I am working on an intrusion classification problem using NSL-KDD dataset. I used 10 features (out of 42) for training after applying Recursive feature elimination technique using Random Forest Classifier as the estimator parameter and Gini index as criterion for splitting Decision tree. After training the classifier, I use same classifier to predict the classes of test data. My cross validation score (Accuracy, precision, recall, f-score) using cross_val_score of sklearn gave above 99 % scores for all the four scores. But plotting the confusion matrix showed otherwise with higher values seen in False positive and False negative values. Claerly, they are not matching with accuracy and all these scores. Where did I do wrong ?
# Train set contain X_train (dataframe of features) and Y_train (series
# of target labels)
# Test set contain X_test and Y_test
# Classifier variable
clf = RandomForestClassifier(n_estimators = 10, criterion = 'gini')
#Training
clf.fit(X_train, Y_train)
# Testing
Y_pred = clf.predict(X_test)
pandas.crosstab(Y_test, Y_pred, rownames = ['Actual'], colnames =
['Predicted'])
# Scoring
accuracy = cross_val_score(clf, X_test, Y_test, cv = 10, scoring =
'accuracy')
print("Accuracy: %0.5f (+/- %0.5f)" % (accuracy.mean(), accuracy.std() *
2))
precision = cross_val_score(clf, X_test, Y_test, cv = 10, scoring =
'precision_weighted')
print("Precision: %0.5f (+/- %0.5f)" % (precision.mean(), precision.std()
* 2))
recall = cross_val_score(clf, X_test, Y_test, cv = 10, scoring =
'recall_weighted')
print("Recall: %0.5f (+/- %0.5f)" % (recall.mean(), recall.std() * 2))

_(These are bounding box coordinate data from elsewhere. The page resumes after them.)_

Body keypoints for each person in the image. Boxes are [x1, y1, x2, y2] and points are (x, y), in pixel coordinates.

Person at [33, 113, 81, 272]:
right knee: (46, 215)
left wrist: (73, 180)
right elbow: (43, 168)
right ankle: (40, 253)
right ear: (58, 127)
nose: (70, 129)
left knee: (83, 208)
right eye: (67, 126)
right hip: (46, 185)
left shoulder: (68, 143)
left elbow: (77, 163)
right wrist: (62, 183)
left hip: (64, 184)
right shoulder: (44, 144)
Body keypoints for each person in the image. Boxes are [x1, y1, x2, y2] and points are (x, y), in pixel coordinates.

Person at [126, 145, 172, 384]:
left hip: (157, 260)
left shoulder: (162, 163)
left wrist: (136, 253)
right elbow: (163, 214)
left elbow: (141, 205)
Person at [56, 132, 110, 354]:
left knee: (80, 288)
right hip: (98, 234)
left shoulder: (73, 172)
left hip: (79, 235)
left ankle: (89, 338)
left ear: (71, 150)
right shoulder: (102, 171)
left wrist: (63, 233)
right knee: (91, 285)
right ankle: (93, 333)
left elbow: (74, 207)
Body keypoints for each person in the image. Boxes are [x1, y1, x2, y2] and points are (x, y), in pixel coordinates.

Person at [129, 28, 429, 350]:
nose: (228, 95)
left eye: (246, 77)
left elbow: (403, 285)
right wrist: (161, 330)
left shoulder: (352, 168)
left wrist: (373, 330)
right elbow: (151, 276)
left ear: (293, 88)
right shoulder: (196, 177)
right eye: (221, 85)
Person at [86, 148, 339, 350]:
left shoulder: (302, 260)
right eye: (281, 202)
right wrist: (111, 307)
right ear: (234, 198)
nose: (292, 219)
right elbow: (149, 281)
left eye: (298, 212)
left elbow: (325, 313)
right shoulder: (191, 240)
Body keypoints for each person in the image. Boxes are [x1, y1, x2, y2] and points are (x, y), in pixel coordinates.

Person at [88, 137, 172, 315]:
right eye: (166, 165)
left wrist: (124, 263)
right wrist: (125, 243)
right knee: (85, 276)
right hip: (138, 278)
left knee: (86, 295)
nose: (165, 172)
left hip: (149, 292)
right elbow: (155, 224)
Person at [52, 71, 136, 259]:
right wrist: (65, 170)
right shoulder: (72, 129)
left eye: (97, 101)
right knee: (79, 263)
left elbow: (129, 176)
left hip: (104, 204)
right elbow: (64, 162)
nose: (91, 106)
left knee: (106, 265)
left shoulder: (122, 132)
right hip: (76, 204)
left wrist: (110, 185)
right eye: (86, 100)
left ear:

f = cross_val_score(clf, X_test, Y_test, cv = 10, scoring = 'f1_weighted')
print("F-Score: %0.5f (+/- %0.5f)" % (f.mean(), f.std() * 2))
I got accuracy, precision, recall and f-score of
Accuracy 0.99825
Precision 0.99826
Recall 0.99825
F-Score 0.99825
However, the confusion matrix showed otherwise
Predicted 9670 41
Actual 5113 2347
Am I training the whole thing wrong or is it just misclassification problem from poor feature selection?